Мы говорили долго. Я сидела в его кресле, отвернувшись от письменного стола, а Товия на полу, прислонившись спиной к кровати. Горел верхний свет, и в комнате, невзирая на поздний час, было светло, как в больничной палате; мы допивали не то второй, не то третий стакан виски. Я разбавляла свой водой из крана и все равно была пьяная как никогда.
Настолько пьяная, что заговорила о том, чего жду от университета. О том, что в школе я чувствовала себя отверженной, а здешняя жизнь представлялась мне чистым холстом, на котором я нарисую, что захочу.
– И как, получается?
Я ответила, что судить еще рано.
– А ты? Тебе здесь в кайф?
Он пожал плечами.
–Город дивный. Уж этого-то не отнять.
Товия спросил, видела ли я памятник Шелли в Университетском колледже. Я ответила, что еще не видела, и Товия пообещал назавтра меня сводить.
– Шелли видел жизнь такой, какая она есть, – сказал Товия, – а изображал намного красивее.
Я толком не поняла, что он имел в виду, но в такой час и вдобавок в подпитии его слова показались мне вполне разумными.
Мы сидели так близко друг к другу. Я вдруг почувствовала, что наши ноги соприкасаются. Помедлив, я отодвинулась и сказала, прерывая молчание:
– Можно тебя кое о чем спросить? Тебе не хотелось бы чуть больше участвовать в жизни колледжа?
– Как это?
– Мне кажется, для тебя это удобный случай выбраться из скорлупы.
Товия скривился.
– Хочешь сказать, мне нужно шляться по вечеринкам, нажираться в сопли и лезть целоваться к девчонкам, с которыми только что познакомился?
– Все так делают.
Товия откинул голову на кровать. И произнес, глядя в потолок:
– Я не такой, как все.
– В каком смысле?
– В самом важном. Я никому не нравлюсь.
Мне ли не знать, каково это, когда над тобой издеваются. Когда мне было двенадцать, одноклассники схватили меня, связали мне шнурки и толкнули в глубокую лужу на спортивной площадке.

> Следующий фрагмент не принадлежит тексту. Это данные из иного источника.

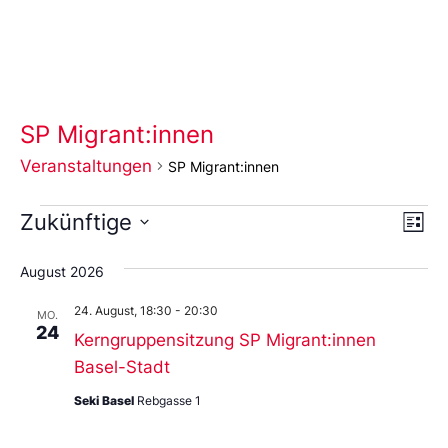
SP Migrant:innen
Veranstaltungen
SP Migrant:innen
Ans
Ve
Zukünftige
Liste
An
Wählen
Nav
Sie
August 2026
das
Datum
24. August, 18:30
-
20:30
aus.
MO.
24
Kerngruppensitzung SP Migrant:innen
Basel-Stadt
Seki Basel
Rebgasse 1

– Нравишься. Ты просто не пытался.
–Тебе-то откуда знать? В начале семестра я ходил на разные тусы, на ярмарку первокурсников, на приветственные коктейли и прочую хрень. Никто со мной не разговаривал. Я подумал, окей, ты новенький, не все сразу. Но вскоре другие уже встречались после занятий, таскались друг к другу в гости, а меня кто звал? Потом до меня начали доходить сплетни обо мне. Я-де чокнутый, задаюсь… но это фигня по сравнению с тем, что говорили о моей матери, моей сестре…

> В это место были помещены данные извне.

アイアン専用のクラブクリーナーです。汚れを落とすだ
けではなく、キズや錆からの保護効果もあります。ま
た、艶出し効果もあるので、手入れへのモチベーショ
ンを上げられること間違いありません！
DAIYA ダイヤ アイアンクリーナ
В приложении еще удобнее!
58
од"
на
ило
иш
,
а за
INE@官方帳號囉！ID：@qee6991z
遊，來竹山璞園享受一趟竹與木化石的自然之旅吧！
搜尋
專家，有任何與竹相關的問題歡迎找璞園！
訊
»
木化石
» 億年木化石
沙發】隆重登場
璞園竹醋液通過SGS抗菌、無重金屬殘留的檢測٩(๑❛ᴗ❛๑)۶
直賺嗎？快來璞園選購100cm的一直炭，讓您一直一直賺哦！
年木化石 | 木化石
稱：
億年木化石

Даже не верилось, что Товия с его подчеркнутой независимостью и высокомерием хочет, чтобы его пригласили в гости. Я, кстати, не сомневалась, что его звали не реже прочих, по крайней мере сперва. Но он все время отказывался.

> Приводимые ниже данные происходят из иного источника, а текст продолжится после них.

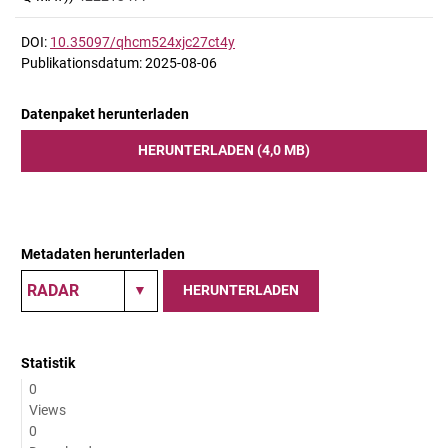
DOI:
10.35097/qhcm524xjc27ct4y
Publikationsdatum: 2025-08-06
Datenpaket herunterladen
HERUNTERLADEN (4,0 MB)
Metadaten herunterladen
HERUNTERLADEN
Statistik
0
Views
0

–Мне жаль, что у тебя семестр не задался,– ответила я.– Но надо попробовать снова. Мне-то ты нравишься. Разве это не в счет?
–Только потому, что ты считаешь себя глупее прочих. Я так понимаю, эта твоя неуверенность в себе тянется из семьи. А может, над тобой издевались в школе? В общем, тебя впечатляет мой интеллект, и ты думаешь, что, если бы мы подружились, это каким-то образом подтвердило бы, что у тебя есть мозги, но так не выйдет, поверь.
К концу своей маленькой речи Товия поднял голову и поймал мой взгляд. Я не отвела глаза.
–Я, между прочим, к тебе по-доброму.
Я со стуком поставила стакан виски на стол и поднялась на ноги.
– Не строй из себя святую. Ты же сама заявила этим уродам во дворе, что мы с тобой даже не друзья. Потому что я ненавижу веселье, верно? «Он типа Скруджа» – кажется, так ты сказала?
От злости и хмеля я даже не сразу сообразила, о чем он. Кровь бросилась мне в лицо.
– То есть ты подслушиваешь мои личные разговоры?
– Это просто смешно. – В его голосе сквозила усталость. – Будь так добра, свали.
Когда я выходила из комнаты, Товия одной рукой сжимал бутылку виски, другой теребил пробку. Кажется, я не собиралась так сильно хлопать дверью.
* * *
В последующие дни Товия ухитрился ни разу со мной не столкнуться. Я думала было подсунуть ему под дверь записку или послать имейл, но решила, что он виноват столько же, сколько я, а я стараюсь извиняться первой лишь когда очевидно не права. Иначе недолго стать бесхарактерной.
Чем больше я размышляла, тем больше негодовала. Кем он себя возомнил, раз говорит, что я жажду его признания? Или что я не ровня Джену и Кэрри, моим настоящим друзьям? К черту Товию. И к черту Марселя Пруста.